Its mission is to promote sustained professional growth, support research-based practices, and enhance learning for leaders and  teachers for the purposes of equity and continuous school improvement. 

For more information, please contact Mary Reece, Director of Special Projects, at mreece@njpsa.org.

One reply on “FEA Announces 26 Schools to Take Part in Healing-Centered Engagement to Address Adverse Childhood Experiences & Trauma”

Since so much of our mental health comes from our childhood experiences, mental health-care should generate as much societal concern — and government funding — as does physical health, even though psychological illness/dysfunction typically is not immediately visually observable. Also, I would like to see child-development science curriculum implemented for secondary high school students, and it would also include neurodiversity, albeit not overly complicated. It would be mandatory course material, however, and considerably more detailed than what’s already covered by home economics, etcetera, curriculum: e.g. diaper changing, baby feeding and so forth. I don’t think the latter is anywhere near sufficient (at least not how I experienced it) when it comes to the proper development of a child’s mind.

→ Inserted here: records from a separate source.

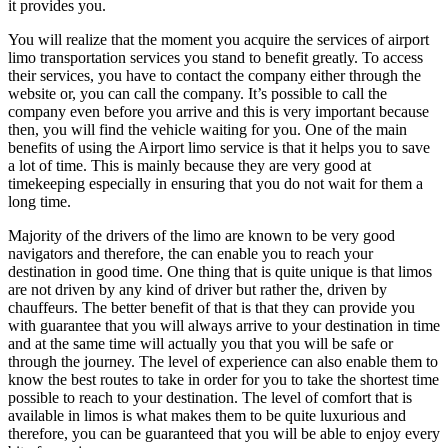
it provides you.
You will realize that the moment you acquire the services of airport
limo transportation services you stand to benefit greatly. To access
their services, you have to contact the company either through the
website or, you can call the company. It’s possible to call the
company even before you arrive and this is very important because
then, you will find the vehicle waiting for you. One of the main
benefits of using the Airport limo service is that it helps you to save
a lot of time. This is mainly because they are very good at
timekeeping especially in ensuring that you do not wait for them a
long time.
Majority of the drivers of the limo are known to be very good
navigators and therefore, the can enable you to reach your
destination in good time. One thing that is quite unique is that limos
are not driven by any kind of driver but rather the, driven by
chauffeurs. The better benefit of that is that they can provide you
with guarantee that you will always arrive to your destination in time
and at the same time will actually you that you will be safe or
through the journey. The level of experience can also enable them to
know the best routes to take in order for you to take the shortest time
possible to reach to your destination. The level of comfort that is
available in limos is what makes them to be quite luxurious and
therefore, you can be guaranteed that you will be able to enjoy every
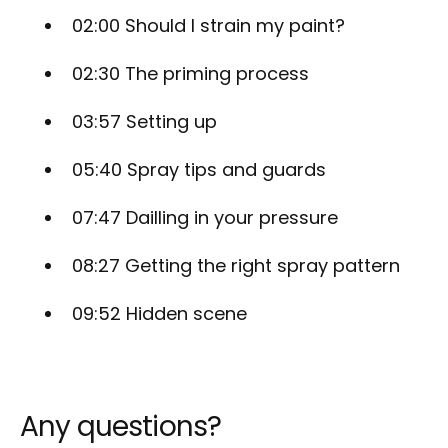
02:00
Should I strain my paint?
02:30
The priming process
03:57
Setting up
05:40
Spray tips and guards
07:47
Dailling in your pressure
08:27
Getting the right spray pattern
09:52
Hidden scene
Any questions?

For one thing, the curriculum could/would make available to students potentially valuable/useful knowledge about their own psyches and why they are the way they are. And besides their own nature, students can also learn about the natures of their peers, which might foster greater tolerance for atypical personalities. (If nothing else, the curriculum could offer students an idea/clue as to whether they’re emotionally suited for the immense responsibility and strains of parenthood.)

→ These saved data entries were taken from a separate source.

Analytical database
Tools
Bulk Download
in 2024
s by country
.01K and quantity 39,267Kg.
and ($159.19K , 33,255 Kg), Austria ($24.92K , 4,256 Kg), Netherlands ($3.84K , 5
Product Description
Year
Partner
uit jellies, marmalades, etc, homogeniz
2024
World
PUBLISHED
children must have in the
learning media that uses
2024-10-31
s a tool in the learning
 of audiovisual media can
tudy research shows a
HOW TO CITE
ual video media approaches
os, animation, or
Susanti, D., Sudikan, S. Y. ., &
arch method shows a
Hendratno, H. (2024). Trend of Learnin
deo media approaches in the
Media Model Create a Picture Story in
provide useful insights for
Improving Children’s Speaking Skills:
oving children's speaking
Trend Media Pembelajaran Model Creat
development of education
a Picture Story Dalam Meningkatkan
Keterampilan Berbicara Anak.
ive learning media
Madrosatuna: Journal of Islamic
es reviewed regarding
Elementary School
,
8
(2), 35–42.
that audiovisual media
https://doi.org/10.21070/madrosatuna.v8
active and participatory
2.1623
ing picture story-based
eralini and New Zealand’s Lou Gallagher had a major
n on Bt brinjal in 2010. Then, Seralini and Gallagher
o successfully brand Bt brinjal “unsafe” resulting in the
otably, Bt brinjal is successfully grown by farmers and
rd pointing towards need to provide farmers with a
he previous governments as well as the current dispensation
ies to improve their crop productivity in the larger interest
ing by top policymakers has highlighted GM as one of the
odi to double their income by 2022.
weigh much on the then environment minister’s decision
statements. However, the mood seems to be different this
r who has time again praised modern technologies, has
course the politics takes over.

I believe the wellbeing of all children — and not just what other parents’ children might/will cost us as future criminals or costly cases of government care, etcetera — should be of great importance to us all, regardless of whether we’re doing a great job with our own developing children. A psychologically and emotionally sound (as well as a physically healthy) future should be ALL children’s foremost right, especially considering the very troubled world into which they never asked to enter.